◆ What is being asked: Restate the entries below exactly. Images are not part of the copy.

◆ Recorded data:
..............................

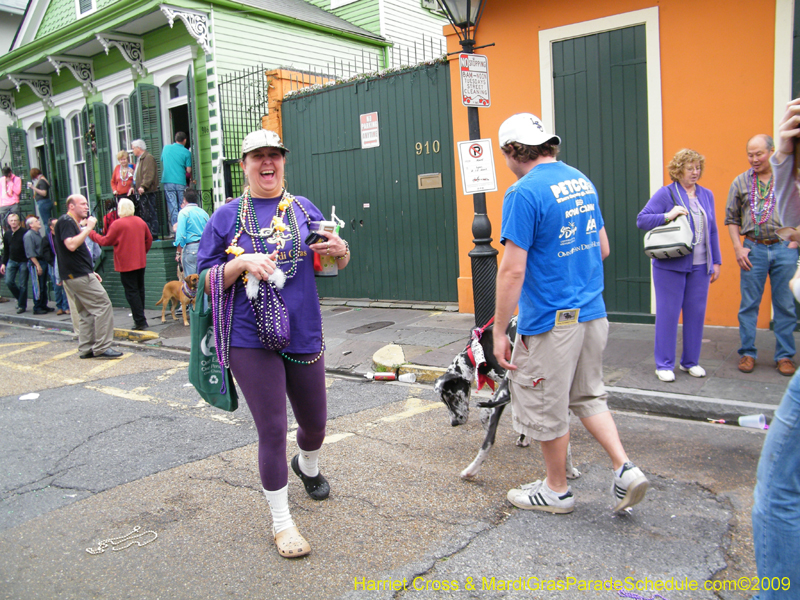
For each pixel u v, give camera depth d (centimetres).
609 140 722
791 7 605
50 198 1591
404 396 576
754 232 514
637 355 601
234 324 312
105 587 291
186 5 1059
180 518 357
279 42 1209
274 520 318
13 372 764
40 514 372
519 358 325
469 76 587
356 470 408
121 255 946
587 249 320
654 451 416
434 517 340
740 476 372
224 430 508
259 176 322
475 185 593
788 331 516
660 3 670
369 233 965
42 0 1491
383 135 927
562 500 334
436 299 916
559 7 730
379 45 1424
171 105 1248
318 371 335
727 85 648
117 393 643
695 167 498
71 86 1471
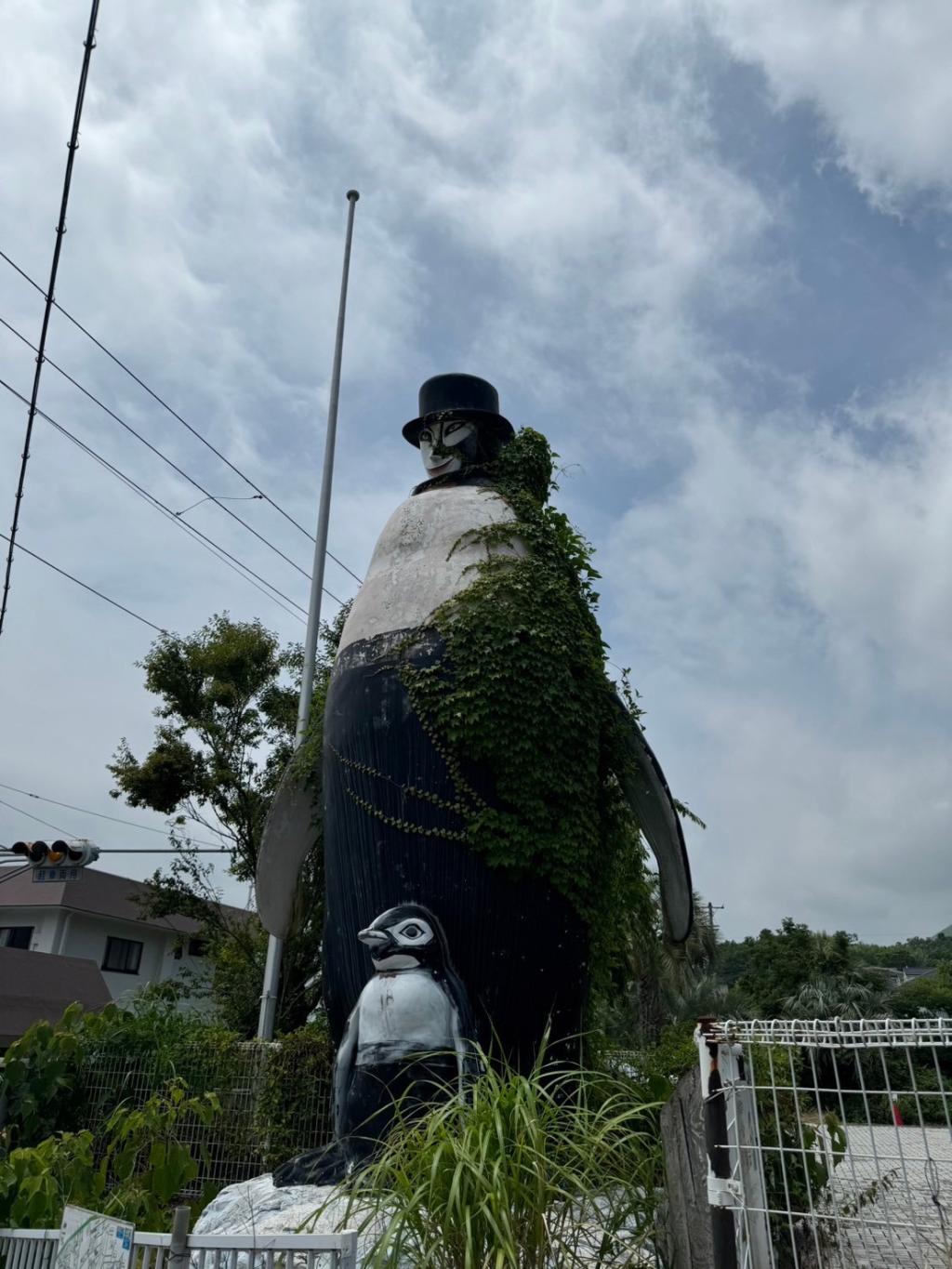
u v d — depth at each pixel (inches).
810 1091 140.8
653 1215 164.2
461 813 271.9
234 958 700.7
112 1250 154.6
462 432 352.2
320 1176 250.2
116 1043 410.6
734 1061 149.6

..............................

◆ Output for this task:
For each pixel u v, give camera depth d (centimetres).
609 140 722
791 7 605
50 198 1591
404 396 576
754 232 514
637 355 601
234 324 312
105 587 291
186 5 1059
180 518 357
279 42 1209
274 520 318
13 372 764
40 514 372
519 358 325
469 76 587
356 470 408
121 255 946
587 249 320
654 451 416
434 517 340
740 476 372
224 430 508
259 176 322
475 185 593
788 331 516
660 3 670
369 233 965
42 0 1491
383 135 927
562 500 334
436 299 916
559 7 730
379 45 1424
171 105 1248
318 371 335
727 85 648
117 393 643
695 167 498
71 86 1471
u v d — depth at each pixel (inches).
810 1091 140.8
653 1215 164.2
461 813 271.9
234 958 700.7
112 1250 154.6
462 432 352.2
320 1176 250.2
116 1043 410.6
734 1061 149.6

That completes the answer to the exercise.